[[ INFORMATION GIVEN, beginning ]]

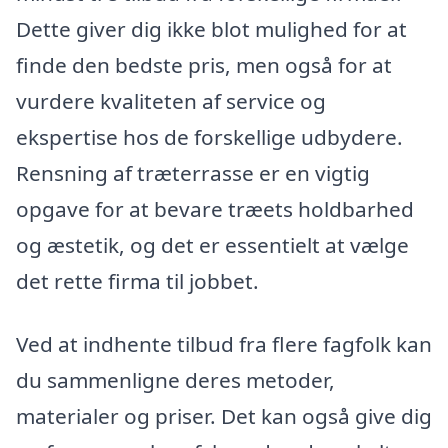
Dette giver dig ikke blot mulighed for at
finde den bedste pris, men også for at
vurdere kvaliteten af service og
ekspertise hos de forskellige udbydere.
Rensning af træterrasse er en vigtig
opgave for at bevare træets holdbarhed
og æstetik, og det er essentielt at vælge
det rette firma til jobbet.
Ved at indhente tilbud fra flere fagfolk kan
du sammenligne deres metoder,
materialer og priser. Det kan også give dig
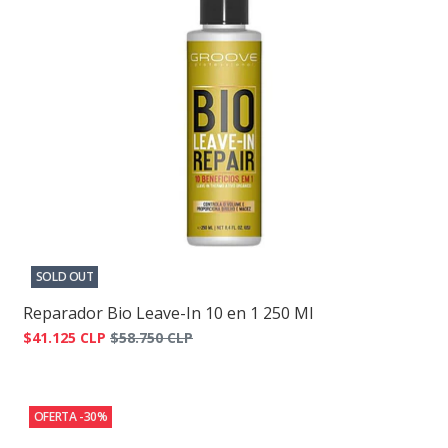
SOLD OUT
Reparador Bio Leave-In 10 en 1 250 Ml
$41.125 CLP
$58.750 CLP
OFERTA -30%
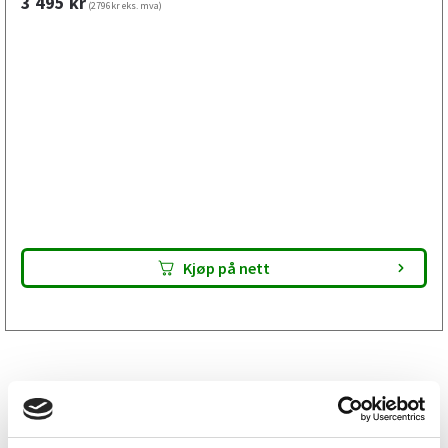
3 495
kr
(2796kr eks. mva)
Kjøp på nett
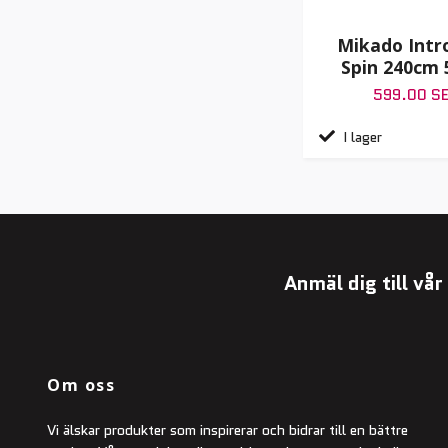
Mikado Intr
Spin 240cm 
599.00 S
I lager
Anmäl dig till vå
Om oss
Vi älskar produkter som inspirerar och bidrar till en bättre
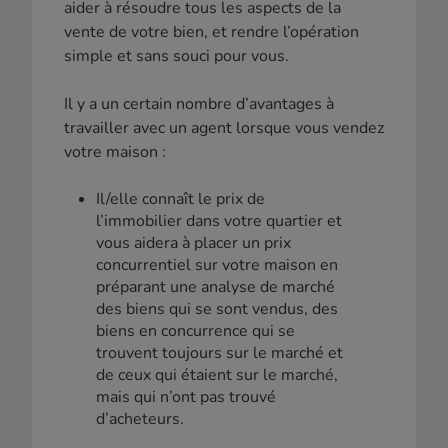
aider à résoudre tous les aspects de la
vente de votre bien, et rendre l’opération
simple et sans souci pour vous.
Il y a un certain nombre d’avantages à
travailler avec un agent lorsque vous vendez
votre maison :
Il/elle connaît le prix de
l’immobilier dans votre quartier et
vous aidera à placer un prix
concurrentiel sur votre maison en
préparant une analyse de marché
des biens qui se sont vendus, des
biens en concurrence qui se
trouvent toujours sur le marché et
de ceux qui étaient sur le marché,
mais qui n’ont pas trouvé
d’acheteurs.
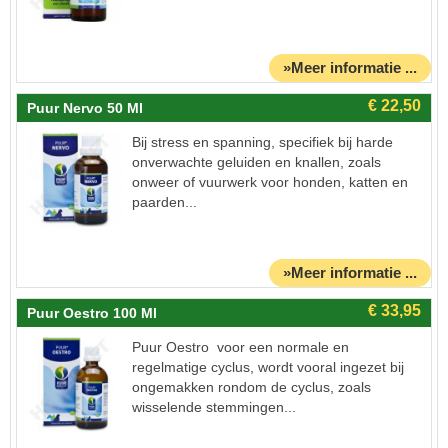
»Meer informatie ...
Puur Nervo 50 Ml
Bij stress en spanning, specifiek bij harde
onverwachte geluiden en knallen, zoals
onweer of vuurwerk voor honden, katten en
paarden...
»Meer informatie ...
Puur Oestro 100 Ml
Puur Oestro voor een normale en
regelmatige cyclus, wordt vooral ingezet bij
ongemakken rondom de cyclus, zoals
wisselende stemmingen...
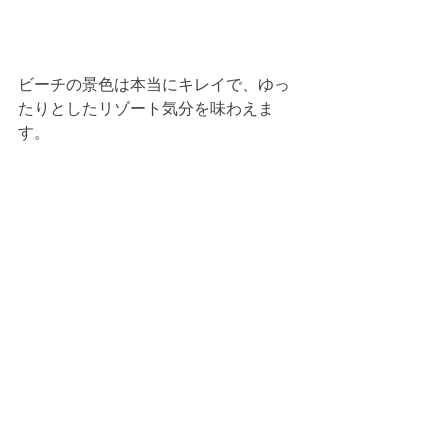
ビーチの景色は本当にキレイで、ゆっ
たりとしたリゾート気分を味わえま
す。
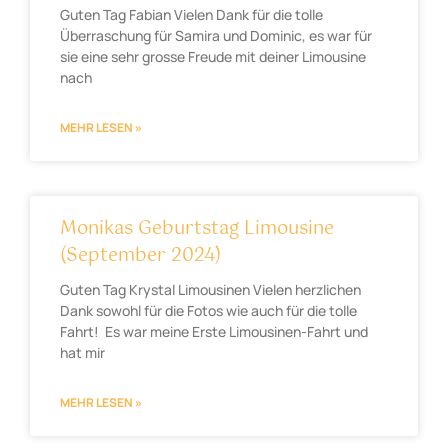
Guten Tag Fabian Vielen Dank für die tolle
Überraschung für Samira und Dominic, es war für
sie eine sehr grosse Freude mit deiner Limousine
nach
MEHR LESEN »
Monikas Geburtstag Limousine
(September 2024)
Guten Tag Krystal Limousinen Vielen herzlichen
Dank sowohl für die Fotos wie auch für die tolle
Fahrt! Es war meine Erste Limousinen-Fahrt und
hat mir
MEHR LESEN »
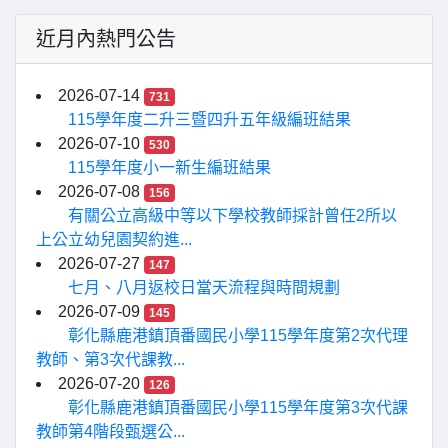
近月內熱門公告
2026-07-14
731
115學年度二升三暨四升五年級編班結果
2026-07-10
530
115學年度小一新生編班結果
2026-07-08
156
有關公立高級中等以下學校教師採計曾任2所以
上公立幼兒園契約進...
2026-07-27
147
七月、八月返校日當天流程與時間規劃
2026-07-09
145
彰化縣鹿港鎮頂番國民小學115學年度第2次代理
教師、第3次代課教...
2026-07-20
126
彰化縣鹿港鎮頂番國民小學115學年度第3次代課
教師第4階段甄選公...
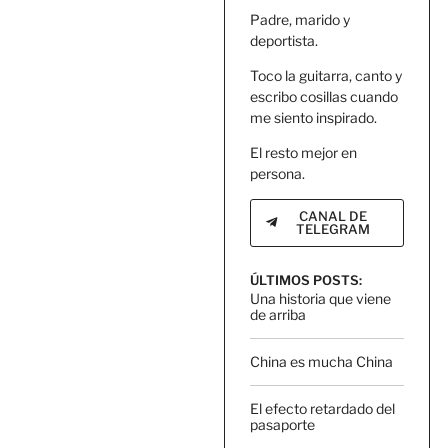
Padre, marido y
deportista.
Toco la guitarra, canto y
escribo cosillas cuando
me siento inspirado.
El resto mejor en
persona.
CANAL DE
TELEGRAM
ÚLTIMOS POSTS:
Una historia que viene
de arriba
China es mucha China
El efecto retardado del
pasaporte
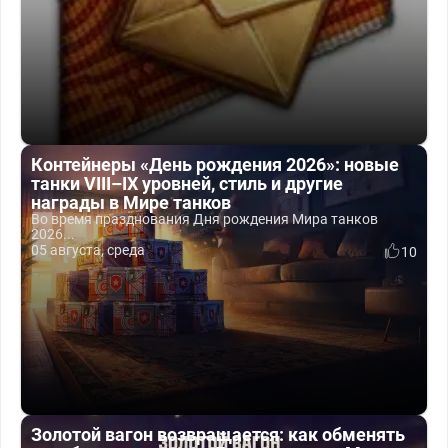
Контейнеры «День рождения 2026»: новые
танки VIII–IX уровней, стиль и другие
награды в Мире танков
Во время празднования Дня рождения Мира танков
2026...
05 августа, среда
10
Золотой вагон возвращается: как обменять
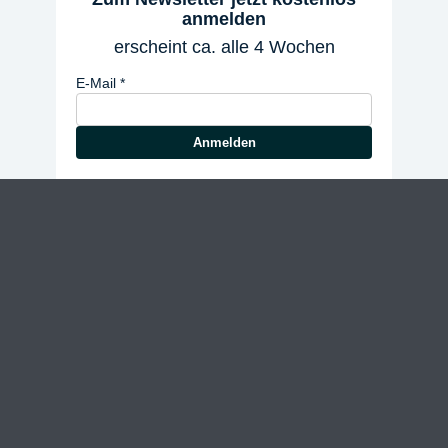
anmelden
erscheint ca. alle 4 Wochen
E-Mail
Anmelden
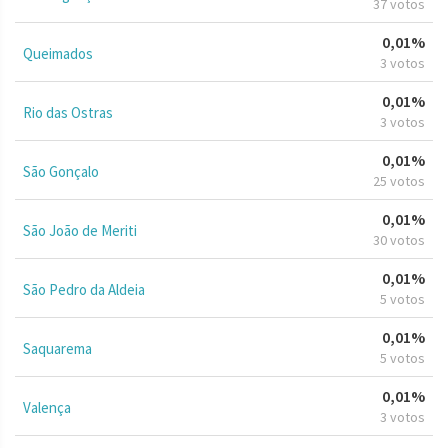
37 votos
0,01%
Queimados
3 votos
0,01%
Rio das Ostras
3 votos
0,01%
São Gonçalo
25 votos
0,01%
São João de Meriti
30 votos
0,01%
São Pedro da Aldeia
5 votos
0,01%
Saquarema
5 votos
0,01%
Valença
3 votos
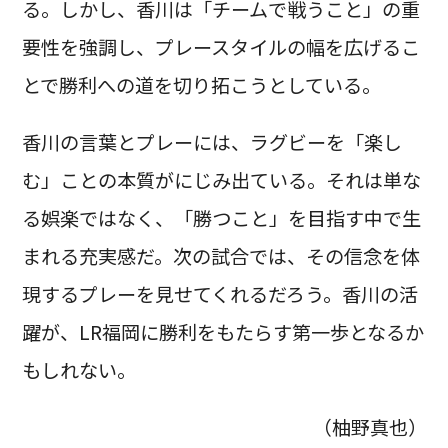
る。しかし、香川は「チームで戦うこと」の重
要性を強調し、プレースタイルの幅を広げるこ
とで勝利への道を切り拓こうとしている。
香川の言葉とプレーには、ラグビーを「楽し
む」ことの本質がにじみ出ている。それは単な
る娯楽ではなく、「勝つこと」を目指す中で生
まれる充実感だ。次の試合では、その信念を体
現するプレーを見せてくれるだろう。香川の活
躍が、LR福岡に勝利をもたらす第一歩となるか
もしれない。
（柚野真也）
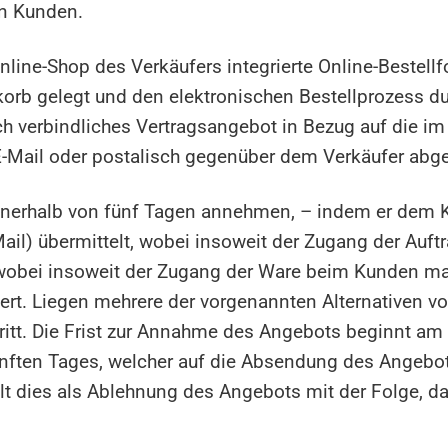
en Kunden.
nline-Shop des Verkäufers integrierte Online-Bestel
korb gelegt und den elektronischen Bestellprozess du
ch verbindliches Vertragsangebot in Bezug auf die i
E-Mail oder postalisch gegenüber dem Verkäufer abg
nerhalb von fünf Tagen annehmen, – indem er dem Ku
Mail) übermittelt, wobei insoweit der Zugang der Auf
, wobei insoweit der Zugang der Ware beim Kunden ma
rt. Liegen mehrere der vorgenannten Alternativen vo
ntritt. Die Frist zur Annahme des Angebots beginnt 
̈nften Tages, welcher auf die Absendung des Angebot
ilt dies als Ablehnung des Angebots mit der Folge, d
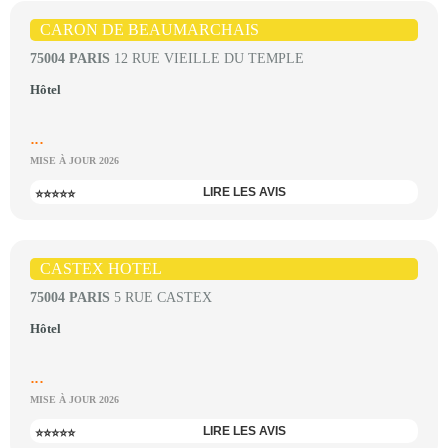
CARON DE BEAUMARCHAIS
75004 PARIS
12 RUE VIEILLE DU TEMPLE
Hôtel
...
MISE À JOUR 2026
LIRE LES AVIS
⭐⭐⭐⭐⭐
CASTEX HOTEL
75004 PARIS
5 RUE CASTEX
Hôtel
...
MISE À JOUR 2026
LIRE LES AVIS
⭐⭐⭐⭐⭐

[[ INFORMATION GIVEN, end ]]

## INSTRUCTIONS FOR THE TASK
Send back an exact copy of only the lines from the line with "korb gelegt und" up to and including the line with "rt. Liegen mehrere" in the data above.

## SOLVED EXERCISE
korb gelegt und den elektronischen Bestellprozess du
ch verbindliches Vertragsangebot in Bezug auf die i
E-Mail oder postalisch gegenüber dem Verkäufer abg
nerhalb von fünf Tagen annehmen, – indem er dem Ku
Mail) übermittelt, wobei insoweit der Zugang der Auf
, wobei insoweit der Zugang der Ware beim Kunden ma
rt. Liegen mehrere der vorgenannten Alternativen vo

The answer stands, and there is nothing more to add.